More accurately, we should say GitLab has so far managed to make remote work a success for themselves through leadership, organizational culture, and some other actually secret ingredient, which is where the real story lies. Lots of remote companies fail. What has GitLab done right? Sadly, this article only skims the possibilities.

5 comments

Github also had real trouble with their cash flows. MS bought the popularity and the current and future projects that are hosted there (probably overpaid for all that).

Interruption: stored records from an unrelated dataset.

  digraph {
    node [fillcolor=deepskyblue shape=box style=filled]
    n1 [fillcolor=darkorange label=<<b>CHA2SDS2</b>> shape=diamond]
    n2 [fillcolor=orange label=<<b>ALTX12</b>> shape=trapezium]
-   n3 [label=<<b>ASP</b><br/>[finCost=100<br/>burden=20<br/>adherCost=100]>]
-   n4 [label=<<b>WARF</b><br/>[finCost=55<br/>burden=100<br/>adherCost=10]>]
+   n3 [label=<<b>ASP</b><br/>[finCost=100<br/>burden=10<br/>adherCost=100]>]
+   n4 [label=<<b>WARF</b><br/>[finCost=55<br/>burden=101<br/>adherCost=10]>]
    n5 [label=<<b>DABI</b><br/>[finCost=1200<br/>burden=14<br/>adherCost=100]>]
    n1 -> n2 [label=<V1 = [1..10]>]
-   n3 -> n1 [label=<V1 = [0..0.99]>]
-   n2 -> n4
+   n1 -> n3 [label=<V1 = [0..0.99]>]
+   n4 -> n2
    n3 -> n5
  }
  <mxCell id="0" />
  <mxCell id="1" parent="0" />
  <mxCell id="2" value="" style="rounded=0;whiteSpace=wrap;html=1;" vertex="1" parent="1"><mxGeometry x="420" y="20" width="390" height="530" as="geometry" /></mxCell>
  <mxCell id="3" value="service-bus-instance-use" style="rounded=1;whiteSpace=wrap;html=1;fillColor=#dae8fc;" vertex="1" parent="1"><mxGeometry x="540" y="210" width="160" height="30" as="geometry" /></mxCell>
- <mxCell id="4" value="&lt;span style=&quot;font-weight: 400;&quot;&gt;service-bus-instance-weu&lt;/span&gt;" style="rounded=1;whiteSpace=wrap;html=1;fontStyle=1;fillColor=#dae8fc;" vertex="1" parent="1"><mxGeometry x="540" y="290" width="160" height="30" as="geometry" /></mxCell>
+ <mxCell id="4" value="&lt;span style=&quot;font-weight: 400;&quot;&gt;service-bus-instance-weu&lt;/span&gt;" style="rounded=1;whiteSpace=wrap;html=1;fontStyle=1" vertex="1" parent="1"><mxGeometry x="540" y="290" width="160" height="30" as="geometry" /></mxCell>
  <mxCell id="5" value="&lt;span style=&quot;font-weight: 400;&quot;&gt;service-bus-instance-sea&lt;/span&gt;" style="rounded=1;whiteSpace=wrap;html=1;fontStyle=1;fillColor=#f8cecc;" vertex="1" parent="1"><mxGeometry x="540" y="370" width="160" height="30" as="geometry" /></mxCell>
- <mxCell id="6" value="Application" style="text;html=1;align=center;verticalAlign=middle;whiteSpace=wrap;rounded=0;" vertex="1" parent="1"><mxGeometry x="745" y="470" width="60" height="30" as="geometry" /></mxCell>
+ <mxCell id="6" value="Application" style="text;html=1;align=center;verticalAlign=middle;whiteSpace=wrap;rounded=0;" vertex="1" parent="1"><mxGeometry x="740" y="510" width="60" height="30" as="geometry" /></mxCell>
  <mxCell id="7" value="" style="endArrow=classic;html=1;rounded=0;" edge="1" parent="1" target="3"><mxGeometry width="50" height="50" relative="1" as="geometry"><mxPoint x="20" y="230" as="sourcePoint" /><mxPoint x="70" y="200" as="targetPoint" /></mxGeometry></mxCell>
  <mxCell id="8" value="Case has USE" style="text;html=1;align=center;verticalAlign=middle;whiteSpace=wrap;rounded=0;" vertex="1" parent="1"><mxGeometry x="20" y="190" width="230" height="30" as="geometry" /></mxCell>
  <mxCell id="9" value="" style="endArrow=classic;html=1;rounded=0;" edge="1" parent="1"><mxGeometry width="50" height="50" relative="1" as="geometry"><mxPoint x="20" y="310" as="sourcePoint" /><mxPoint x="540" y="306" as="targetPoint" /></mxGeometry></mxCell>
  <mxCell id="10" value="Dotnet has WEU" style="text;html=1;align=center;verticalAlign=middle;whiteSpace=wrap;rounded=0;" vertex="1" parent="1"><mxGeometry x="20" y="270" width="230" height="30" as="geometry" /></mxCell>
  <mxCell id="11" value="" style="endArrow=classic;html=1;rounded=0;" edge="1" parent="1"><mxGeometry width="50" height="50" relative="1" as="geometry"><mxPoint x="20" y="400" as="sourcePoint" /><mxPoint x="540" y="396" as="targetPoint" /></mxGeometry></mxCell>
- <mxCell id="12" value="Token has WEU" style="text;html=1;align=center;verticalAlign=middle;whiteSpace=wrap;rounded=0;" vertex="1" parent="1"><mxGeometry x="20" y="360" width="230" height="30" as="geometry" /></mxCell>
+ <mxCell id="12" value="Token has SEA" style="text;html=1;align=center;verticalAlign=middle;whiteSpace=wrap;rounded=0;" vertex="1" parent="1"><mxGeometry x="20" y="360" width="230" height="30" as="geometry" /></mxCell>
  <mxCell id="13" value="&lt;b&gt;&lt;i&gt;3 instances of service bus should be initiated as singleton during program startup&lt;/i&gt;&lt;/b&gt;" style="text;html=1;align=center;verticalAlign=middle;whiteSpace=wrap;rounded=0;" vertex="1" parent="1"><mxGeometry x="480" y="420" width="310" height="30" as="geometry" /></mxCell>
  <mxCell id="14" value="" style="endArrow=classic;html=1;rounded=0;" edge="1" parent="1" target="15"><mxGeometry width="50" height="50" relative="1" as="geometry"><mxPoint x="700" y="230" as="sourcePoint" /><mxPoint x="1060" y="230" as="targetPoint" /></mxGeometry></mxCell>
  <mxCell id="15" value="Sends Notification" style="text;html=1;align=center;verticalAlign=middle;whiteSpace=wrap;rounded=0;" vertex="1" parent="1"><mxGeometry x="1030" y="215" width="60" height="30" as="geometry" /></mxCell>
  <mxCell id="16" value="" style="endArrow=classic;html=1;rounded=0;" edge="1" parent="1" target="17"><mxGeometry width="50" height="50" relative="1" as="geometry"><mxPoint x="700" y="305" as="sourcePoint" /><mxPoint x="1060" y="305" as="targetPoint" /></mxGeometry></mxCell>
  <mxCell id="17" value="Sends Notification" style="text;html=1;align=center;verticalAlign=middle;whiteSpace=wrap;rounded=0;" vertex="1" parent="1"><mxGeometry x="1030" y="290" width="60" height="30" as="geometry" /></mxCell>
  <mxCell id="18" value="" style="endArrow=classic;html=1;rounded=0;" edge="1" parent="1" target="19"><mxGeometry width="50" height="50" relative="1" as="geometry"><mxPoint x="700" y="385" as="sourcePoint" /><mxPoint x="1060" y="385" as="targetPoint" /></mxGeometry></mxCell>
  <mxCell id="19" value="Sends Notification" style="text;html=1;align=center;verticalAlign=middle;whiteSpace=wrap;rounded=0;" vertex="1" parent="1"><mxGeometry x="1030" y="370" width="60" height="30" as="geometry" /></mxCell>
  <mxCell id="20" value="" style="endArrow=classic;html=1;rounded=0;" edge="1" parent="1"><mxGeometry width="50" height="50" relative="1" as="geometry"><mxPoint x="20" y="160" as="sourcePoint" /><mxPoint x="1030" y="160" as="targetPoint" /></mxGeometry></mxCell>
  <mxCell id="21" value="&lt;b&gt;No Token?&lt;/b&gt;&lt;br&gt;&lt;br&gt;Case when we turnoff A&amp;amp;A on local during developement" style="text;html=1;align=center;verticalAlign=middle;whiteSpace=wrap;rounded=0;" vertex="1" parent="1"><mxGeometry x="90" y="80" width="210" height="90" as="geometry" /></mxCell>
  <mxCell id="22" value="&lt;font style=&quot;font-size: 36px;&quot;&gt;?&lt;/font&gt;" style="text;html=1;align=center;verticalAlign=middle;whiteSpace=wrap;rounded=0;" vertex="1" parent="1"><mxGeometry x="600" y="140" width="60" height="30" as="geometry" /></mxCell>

Now - why remoting would work better for the company (off the top of my head): 1. next to zero office-space rental costs 2. you're going shopping for talent in the whole world and you can hire regardless of visas, eligibility, etc. I.e. you hire better talent, for less money (they don't need to pay outrageous rents for SF/London/Munich/Dublin/whatever) 3. You get happier employees (they don't get to see their families once every six m onths or so) 4. You get easier on-calls schedules 24/7/365 if you get a few ppl on different timezones 5. You get diversity from day 0 and local eyes in almost all markets that you care to sell anything 6. You _have_ to document more and better since you _have_ to work with tickets 7. You make your meetings worthwhile because your time matters (and you're not valued or paid according to "chair-time" that can be filled with boring nonsense meetings so that you can coast through the day)

There's a bunch of other advantages in other areas (ecology, general economy, tech, etc) but since the focus is on what's in it for the company I won't go into these.

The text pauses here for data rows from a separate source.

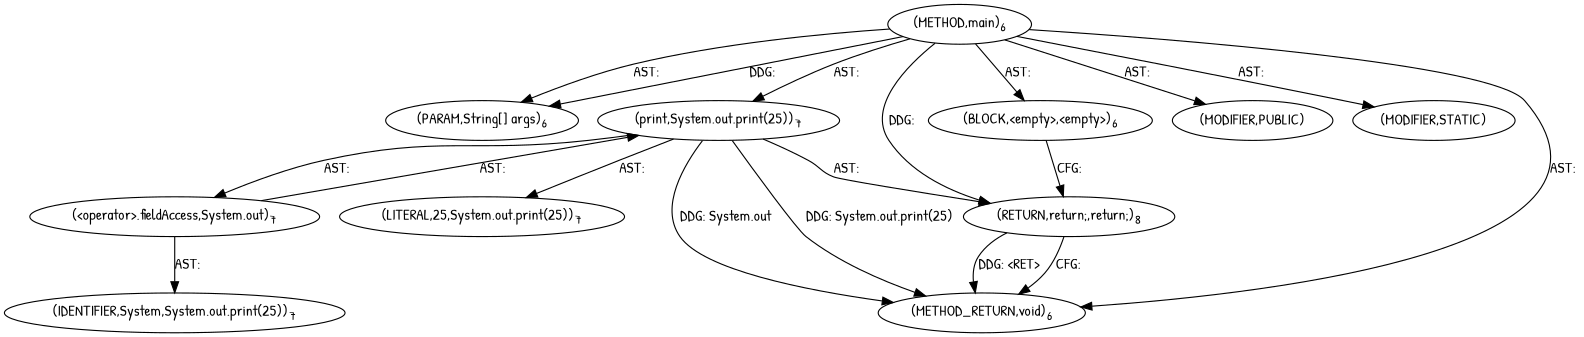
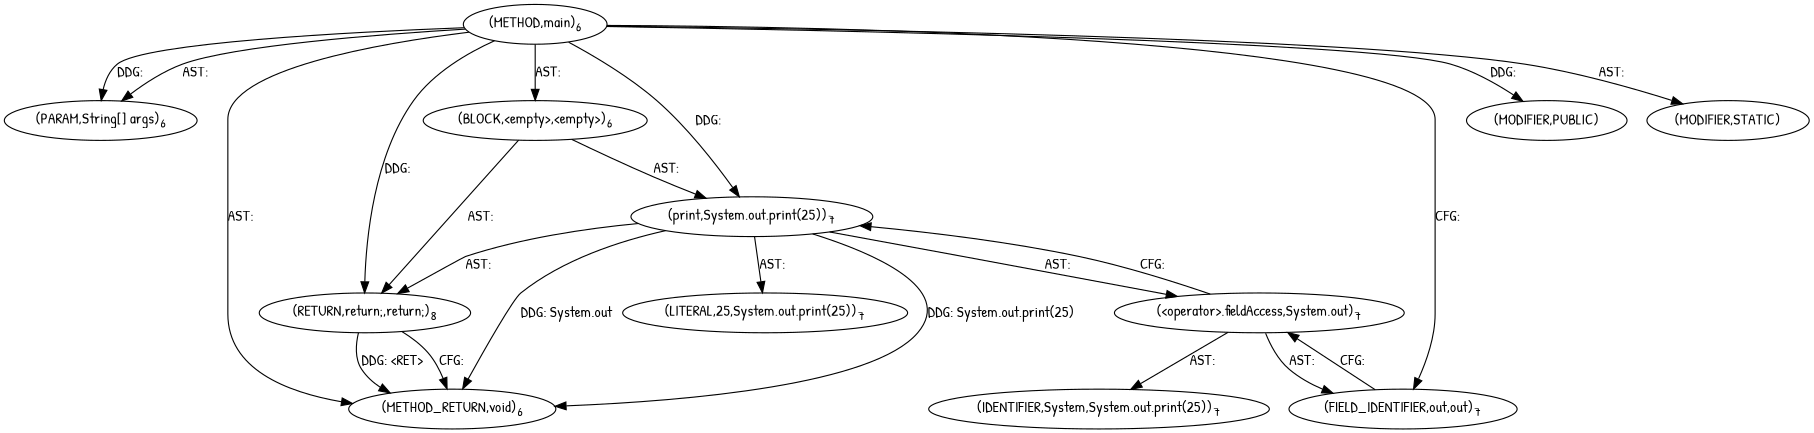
  digraph {
    fontname="Patrick Hand"
    node [fontname="Patrick Hand"]
    edge [fontname="Patrick Hand"]
    n1 [label=<(METHOD,main)<SUB>6</SUB>>]
    n2 [label=<(PARAM,String[] args)<SUB>6</SUB>>]
    n3 [label=<(BLOCK,&lt;empty&gt;,&lt;empty&gt;)<SUB>6</SUB>>]
    n4 [label=<(print,System.out.print(25))<SUB>7</SUB>>]
+   n5 [label=<(FIELD_IDENTIFIER,out,out)<SUB>7</SUB>>]
    n6 [label=<(RETURN,return;,return;)<SUB>8</SUB>>]
    n7 [label=<(MODIFIER,PUBLIC)>]
    n8 [label=<(MODIFIER,STATIC)>]
    n9 [label=<(METHOD_RETURN,void)<SUB>6</SUB>>]
    n10 [label=<(&lt;operator&gt;.fieldAccess,System.out)<SUB>7</SUB>>]
    n11 [label=<(LITERAL,25,System.out.print(25))<SUB>7</SUB>>]
    n12 [label=<(IDENTIFIER,System,System.out.print(25))<SUB>7</SUB>>]
    n1 -> n2 [label="AST: "]
    n1 -> n2 [label="DDG: "]
    n1 -> n3 [label="AST: "]
-   n1 -> n4 [label="AST: "]
+   n1 -> n4 [label="DDG: "]
+   n1 -> n5 [label="CFG: "]
    n1 -> n6 [label="DDG: "]
-   n1 -> n7 [label="AST: "]
+   n1 -> n7 [label="DDG: "]
    n1 -> n8 [label="AST: "]
    n1 -> n9 [label="AST: "]
-   n3 -> n6 [label="CFG: "]
+   n3 -> n4 [label="AST: "]
+   n3 -> n6 [label="AST: "]
    n4 -> n6 [label="AST: "]
    n4 -> n9 [label="DDG: System.out"]
    n4 -> n9 [label="DDG: System.out.print(25)"]
    n4 -> n10 [label="AST: "]
    n4 -> n11 [label="AST: "]
+   n5 -> n10 [label="CFG: "]
    n6 -> n9 [label="CFG: "]
    n6 -> n9 [label="DDG: &lt;RET&gt;"]
-   n10 -> n4 [label="AST: "]
+   n10 -> n4 [label="CFG: "]
+   n10 -> n5 [label="AST: "]
    n10 -> n12 [label="AST: "]
  }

> MS bought the [...] current and future projects that are hosted there

what? microsoft doesn't own any projects hosted on github other than their own

It's pretty clear the GP was using that in the sense that one often refers to acquirers buying customers, not in terms of actually buying IP of the projects.
Exactly.
I think they meant projects like Electron which are owned by Github IIRC.
Gitlab is also 3 years younger as a company, and Github had a undeniable first-mover advantage in the space.
GitLab the open source project was started in 2011. GitLab the company didn't start until 2014. GitHub is 6 years older than GitLab.
On the other hand, GitLab didn't have to do any UI work to start with, they just appeared to copy and paste GitHub.
Huh? It doesn’t look the same at all, or at least it doesn’t now or at any time I used it.
Today they have their own identity, but when they started GL was basically a clone of what GH was at the time.
I'm sure the fact that they pay near zero in office rent/leases helps such companies with cash flow.

You're also likely to get more productivity form employees that don't have to spend 2-3 hours per day traveling. I found myself working a full 8-9 hours when working from home, whereas if I was traveling to the office I'd be looking to duck out after 6-7 hours. The 3pm slump is a drag and I personally dread the commute home. Those few extra hours mean that I can squeeze out more code.

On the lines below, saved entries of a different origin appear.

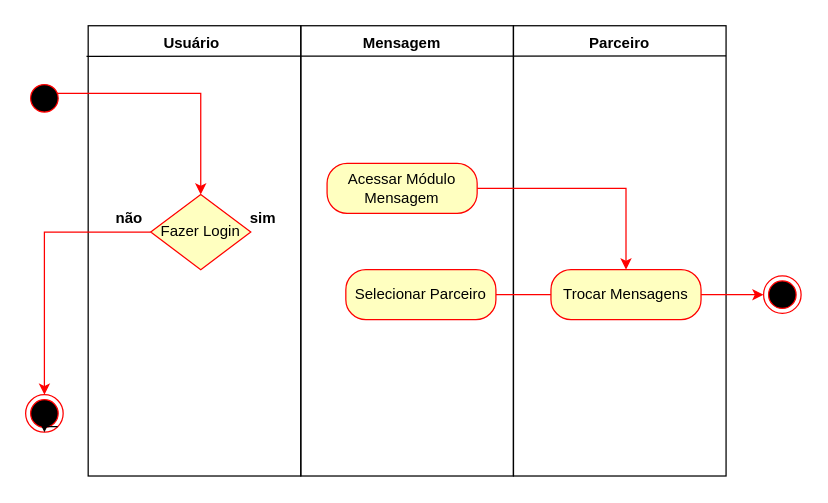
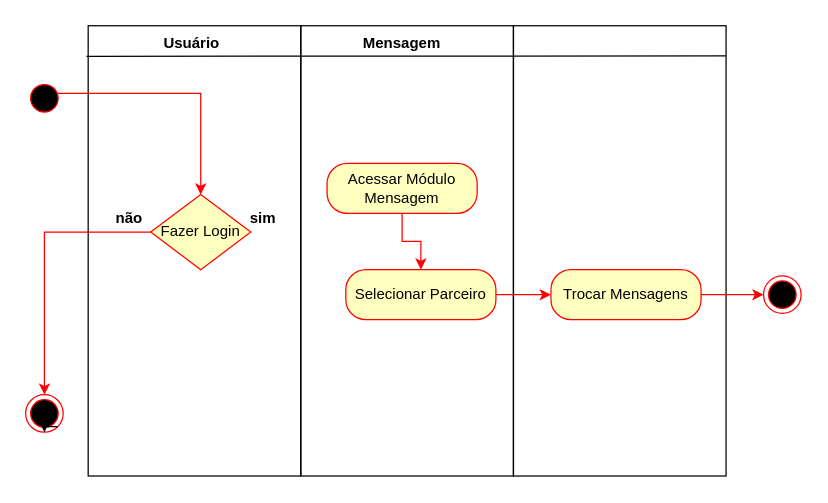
  <mxCell id="0" />
  <mxCell id="1" parent="0" />
  <mxCell id="2" value="" style="rounded=0;whiteSpace=wrap;html=1;fillColor=none;gradientColor=#ffffff;" parent="1" vertex="1"><mxGeometry x="410" y="20" width="170" height="360" as="geometry" /></mxCell>
  <mxCell id="3" value="" style="rounded=0;whiteSpace=wrap;html=1;fillColor=none;gradientColor=#ffffff;" parent="1" vertex="1"><mxGeometry x="70" y="20" width="170" height="360" as="geometry" /></mxCell>
  <mxCell id="4" value="" style="rounded=0;whiteSpace=wrap;html=1;fillColor=none;gradientColor=#ffffff;" parent="1" vertex="1"><mxGeometry x="240" y="20" width="170" height="360" as="geometry" /></mxCell>
  <mxCell id="5" value="" style="edgeStyle=orthogonalEdgeStyle;rounded=0;orthogonalLoop=1;jettySize=auto;html=1;exitX=0.8;exitY=0.367;exitDx=0;exitDy=0;exitPerimeter=0;strokeColor=#FF0000;" parent="1" source="6" target="8" edge="1"><mxGeometry relative="1" as="geometry" /></mxCell>
  <mxCell id="6" value="" style="ellipse;html=1;shape=startState;fillColor=#000000;strokeColor=#ff0000;" parent="1" vertex="1"><mxGeometry x="20" y="63" width="30" height="30" as="geometry" /></mxCell>
  <mxCell id="7" value="" style="edgeStyle=orthogonalEdgeStyle;rounded=0;orthogonalLoop=1;jettySize=auto;html=1;strokeColor=#FF0000;" parent="1" source="8" target="9" edge="1"><mxGeometry relative="1" as="geometry" /></mxCell>
  <mxCell id="8" value="Fazer Login" style="rhombus;whiteSpace=wrap;html=1;fillColor=#ffffc0;strokeColor=#ff0000;" parent="1" vertex="1"><mxGeometry x="120" y="155" width="80" height="60" as="geometry" /></mxCell>
  <mxCell id="9" value="" style="ellipse;html=1;shape=endState;fillColor=#000000;strokeColor=#ff0000;" parent="1" vertex="1"><mxGeometry x="20" y="315" width="30" height="30" as="geometry" /></mxCell>
- <mxCell id="10" value="" style="edgeStyle=orthogonalEdgeStyle;rounded=0;orthogonalLoop=1;jettySize=auto;html=1;strokeColor=#FF0000;" parent="1" source="11" target="15" edge="1"><mxGeometry relative="1" as="geometry" /></mxCell>
+ <mxCell id="10" value="" style="edgeStyle=orthogonalEdgeStyle;rounded=0;orthogonalLoop=1;jettySize=auto;html=1;strokeColor=#FF0000;" parent="1" source="11" target="13" edge="1"><mxGeometry relative="1" as="geometry" /></mxCell>
  <mxCell id="11" value="Acessar Módulo Mensagem" style="rounded=1;whiteSpace=wrap;html=1;arcSize=40;fontColor=#000000;fillColor=#ffffc0;strokeColor=#ff0000;" parent="1" vertex="1"><mxGeometry x="261" y="130" width="120" height="40" as="geometry" /></mxCell>
- <mxCell id="12" value="" style="edgeStyle=orthogonalEdgeStyle;rounded=0;orthogonalLoop=1;jettySize=auto;html=1;strokeColor=#FF0000;endArrow=none;" parent="1" source="13" target="15" edge="1"><mxGeometry relative="1" as="geometry" /></mxCell>
+ <mxCell id="12" value="" style="edgeStyle=orthogonalEdgeStyle;rounded=0;orthogonalLoop=1;jettySize=auto;html=1;strokeColor=#FF0000;" parent="1" source="13" target="15" edge="1"><mxGeometry relative="1" as="geometry" /></mxCell>
  <mxCell id="13" value="Selecionar Parceiro" style="rounded=1;whiteSpace=wrap;html=1;arcSize=40;fontColor=#000000;fillColor=#ffffc0;strokeColor=#ff0000;" parent="1" vertex="1"><mxGeometry x="276" y="215" width="120" height="40" as="geometry" /></mxCell>
  <mxCell id="14" value="" style="edgeStyle=orthogonalEdgeStyle;rounded=0;orthogonalLoop=1;jettySize=auto;html=1;strokeColor=#FF0000;" parent="1" source="15" target="22" edge="1"><mxGeometry relative="1" as="geometry" /></mxCell>
  <mxCell id="15" value="Trocar Mensagens" style="rounded=1;whiteSpace=wrap;html=1;arcSize=40;fontColor=#000000;fillColor=#ffffc0;strokeColor=#ff0000;" parent="1" vertex="1"><mxGeometry x="440" y="215" width="120" height="40" as="geometry" /></mxCell>
  <mxCell id="16" value="Usuário" style="text;align=center;fontStyle=1;verticalAlign=middle;spacingLeft=3;spacingRight=3;strokeColor=none;rotatable=0;points=[[0,0.5],[1,0.5]];portConstraint=eastwest;fillColor=none;gradientColor=#ffffff;" parent="1" vertex="1"><mxGeometry x="113" y="20" width="80" height="26" as="geometry" /></mxCell>
  <mxCell id="17" value="sim" style="text;align=center;fontStyle=1;verticalAlign=middle;spacingLeft=3;spacingRight=3;strokeColor=none;rotatable=0;points=[[0,0.5],[1,0.5]];portConstraint=eastwest;fillColor=none;gradientColor=#ffffff;" parent="1" vertex="1"><mxGeometry x="193" y="160" width="34" height="26" as="geometry" /></mxCell>
  <mxCell id="18" value="não" style="text;align=center;fontStyle=1;verticalAlign=middle;spacingLeft=3;spacingRight=3;strokeColor=none;rotatable=0;points=[[0,0.5],[1,0.5]];portConstraint=eastwest;fillColor=none;gradientColor=#ffffff;" parent="1" vertex="1"><mxGeometry x="86" y="160" width="34" height="26" as="geometry" /></mxCell>
  <mxCell id="19" value="Mensagem" style="text;align=center;fontStyle=1;verticalAlign=middle;spacingLeft=3;spacingRight=3;strokeColor=none;rotatable=0;points=[[0,0.5],[1,0.5]];portConstraint=eastwest;fillColor=none;gradientColor=#ffffff;" parent="1" vertex="1"><mxGeometry x="281" y="20" width="80" height="26" as="geometry" /></mxCell>
- <mxCell id="20" value="Parceiro" style="text;align=center;fontStyle=1;verticalAlign=middle;spacingLeft=3;spacingRight=3;strokeColor=none;rotatable=0;points=[[0,0.5],[1,0.5]];portConstraint=eastwest;fillColor=none;gradientColor=#ffffff;" parent="1" vertex="1"><mxGeometry x="455" y="20" width="80" height="26" as="geometry" /></mxCell>
  <mxCell id="21" style="edgeStyle=orthogonalEdgeStyle;rounded=0;orthogonalLoop=1;jettySize=auto;html=1;exitX=1;exitY=1;exitDx=0;exitDy=0;entryX=0.5;entryY=1;entryDx=0;entryDy=0;" parent="1" source="9" target="9" edge="1"><mxGeometry relative="1" as="geometry" /></mxCell>
  <mxCell id="22" value="" style="ellipse;html=1;shape=endState;fillColor=#000000;strokeColor=#ff0000;" parent="1" vertex="1"><mxGeometry x="610" y="220" width="30" height="30" as="geometry" /></mxCell>
  <mxCell id="23" value="" style="endArrow=none;html=1;strokeColor=#000000;entryX=1;entryY=0.067;entryDx=0;entryDy=0;entryPerimeter=0;exitX=-0.008;exitY=0.068;exitDx=0;exitDy=0;exitPerimeter=0;" edge="1" parent="1" source="3" target="2"><mxGeometry width="50" height="50" relative="1" as="geometry"><mxPoint x="90" y="44" as="sourcePoint" /><mxPoint x="290" y="130" as="targetPoint" /></mxGeometry></mxCell>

I'd like to point out that my comment mostly referred to the article's original title, which was click-bait referencing GitLab's "secret" to multi-million dollar "success." Spoiler alert: the "secret" was remote work. I took issue with calling their organizational structure of 100% remote work a secret strategy, and with calling their current revenue and valuation a comparative success or that they could be directly attributed to their remote structure.

The updated title is much more informative, accurate, and devoid of click-bait hype.

Github is also the first mover and the dominant player in the market.

It's silly to try to say the differences in their success are based on remote work or not.